Passage shown —
((
Written by – Manish Juneja
Email is the most primitive form of person-to-person communication in the post-internet era. It’s extremely common to receive attachments as part of an email. In most cases, these attachments are meant to be manually processed by users for personal or professional reasons.
In the current era of cloud computing, applications hosted in different environments can communicate through APIs or exchange data through queues. On-premise and Cloud systems can also be connected through a site-to-site VPN connection or a private dedicated connection like AWS Direct Connect.
However, even in today’s era of cloud computing, there are situations or scenarios where data is sent from legacy systems (on-premise) or legacy applications through email with attachments so that individuals can manually download these attachments and upload them to any cloud service. These attachments could contain important information that needs further extraction, processing, and analysis (or ETL). Below are a few such reasons or scenarios:
- Unavailability or Lack of possibility to create a VPN or dedicated private connection between on-premise and cloud systems (Due to technical or organizational reasons).
- Lack of possibility to create API or queue-based communication with legacy CRM / HR / Finance systems.
The core purpose of this article is to provide a way to extract email attachments using AWS Services. The article also provides options to create flexible pipelines in AWS to process email attachments. There are multiple steps involved in extracting email attachments using AWS Services, and these are detailed below:
Illustration to extracting email attachment using AWS
- Configure a dedicated email server using Amazon WorkMail
- Configure Amazon SES (Simple Email Service) to send a copy of incoming email in raw format to a bucket in Amazon S3 (Simple Storage Service)
- Create AWS Lambda function in python to extract email attachment from raw email message
- Configure S3 event notifications to invoke AWS Lambda on put event (when email in raw format is added to S3) to post the email attachment to another S3 bucket.
# 1 — Configure a dedicated email server using Amazon WorkMail
The first obvious question is — Why not use a more popular email server like Outlook? Why use Amazon WorkMail?
There are readily available automation workflow tools such as Microsoft Flow or Zapier. For example, Zapier has a readymade automation to extract email attachments and directly send to AWS S3. The major problem with this approach (apart from the need to use a premium subscription) is that it is mandatory to input AWS Access Key ID and AWS Secret Access Key. This poses a security risk in sharing keys to an external service and might not be a comfortable option for many.
The solution is to create a dedicated email hosting using Amazon WorkMail. This means that a dedicated and secured email host can be created where legacy applications or legacy systems can send email with attachments for further processing. Given that the email is coming into the AWS ecosystem, it becomes fundamentally easy to integrate with other Amazon services such as S3.
))
What this task involves — Update the article on extracting email attachments with AWS between "However, even in" and "or organizational reasons).", inclusive, so that "dedicated private connection" becomes "private network link".

Given information —
((
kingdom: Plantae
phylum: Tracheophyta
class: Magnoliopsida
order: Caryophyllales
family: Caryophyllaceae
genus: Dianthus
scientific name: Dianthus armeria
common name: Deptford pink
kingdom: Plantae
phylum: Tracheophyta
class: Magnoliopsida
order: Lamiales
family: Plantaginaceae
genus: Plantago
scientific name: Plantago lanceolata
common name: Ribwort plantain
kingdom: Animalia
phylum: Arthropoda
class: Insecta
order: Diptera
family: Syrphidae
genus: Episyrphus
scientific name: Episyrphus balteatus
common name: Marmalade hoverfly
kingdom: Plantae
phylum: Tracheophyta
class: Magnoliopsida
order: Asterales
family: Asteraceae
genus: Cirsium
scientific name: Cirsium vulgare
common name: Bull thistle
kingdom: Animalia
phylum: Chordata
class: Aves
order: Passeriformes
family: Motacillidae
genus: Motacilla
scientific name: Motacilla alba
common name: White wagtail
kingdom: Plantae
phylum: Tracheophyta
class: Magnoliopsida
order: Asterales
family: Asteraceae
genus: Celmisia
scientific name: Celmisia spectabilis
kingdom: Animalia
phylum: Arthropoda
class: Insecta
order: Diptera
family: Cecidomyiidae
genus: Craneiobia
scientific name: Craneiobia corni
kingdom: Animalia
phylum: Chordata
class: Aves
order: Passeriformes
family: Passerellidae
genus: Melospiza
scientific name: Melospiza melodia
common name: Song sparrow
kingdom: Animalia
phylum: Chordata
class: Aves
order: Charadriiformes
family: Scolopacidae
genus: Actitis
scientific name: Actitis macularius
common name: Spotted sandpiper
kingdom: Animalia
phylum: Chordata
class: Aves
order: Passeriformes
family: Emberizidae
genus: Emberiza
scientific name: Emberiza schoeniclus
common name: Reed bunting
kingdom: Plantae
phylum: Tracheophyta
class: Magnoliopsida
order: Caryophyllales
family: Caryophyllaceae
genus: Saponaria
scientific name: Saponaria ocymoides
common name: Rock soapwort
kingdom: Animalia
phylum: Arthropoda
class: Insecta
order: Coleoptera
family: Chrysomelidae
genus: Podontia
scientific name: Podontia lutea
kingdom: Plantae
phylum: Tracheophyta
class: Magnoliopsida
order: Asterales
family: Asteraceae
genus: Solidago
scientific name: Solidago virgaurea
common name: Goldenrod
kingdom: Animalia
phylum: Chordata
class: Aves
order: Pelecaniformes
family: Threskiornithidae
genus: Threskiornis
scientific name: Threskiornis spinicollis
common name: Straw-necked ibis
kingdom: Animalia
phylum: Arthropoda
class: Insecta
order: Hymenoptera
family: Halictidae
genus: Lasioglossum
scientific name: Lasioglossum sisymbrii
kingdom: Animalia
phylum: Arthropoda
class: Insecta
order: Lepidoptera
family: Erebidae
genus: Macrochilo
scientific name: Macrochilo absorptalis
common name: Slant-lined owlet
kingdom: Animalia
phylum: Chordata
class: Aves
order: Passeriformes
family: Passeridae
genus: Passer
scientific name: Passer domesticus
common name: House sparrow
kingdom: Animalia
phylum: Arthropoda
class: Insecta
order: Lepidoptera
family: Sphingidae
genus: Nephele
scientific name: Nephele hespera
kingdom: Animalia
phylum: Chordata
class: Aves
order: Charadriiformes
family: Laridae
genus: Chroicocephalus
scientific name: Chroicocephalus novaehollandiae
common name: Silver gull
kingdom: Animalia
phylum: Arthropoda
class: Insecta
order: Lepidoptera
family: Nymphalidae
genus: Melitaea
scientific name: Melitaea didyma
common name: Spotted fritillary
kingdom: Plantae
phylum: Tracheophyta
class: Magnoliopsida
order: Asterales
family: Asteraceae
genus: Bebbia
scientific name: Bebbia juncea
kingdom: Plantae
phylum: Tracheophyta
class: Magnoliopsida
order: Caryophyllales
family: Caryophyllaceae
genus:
))
Worked solution —
However, even in today’s era of cloud computing, there are situations or scenarios where data is sent from legacy systems (on-premise) or legacy applications through email with attachments so that individuals can manually download these attachments and upload them to any cloud service. These attachments could contain important information that needs further extraction, processing, and analysis (or ETL). Below are a few such reasons or scenarios:
- Unavailability or Lack of possibility to create a VPN or private network link between on-premise and cloud systems (Due to technical or organizational reasons).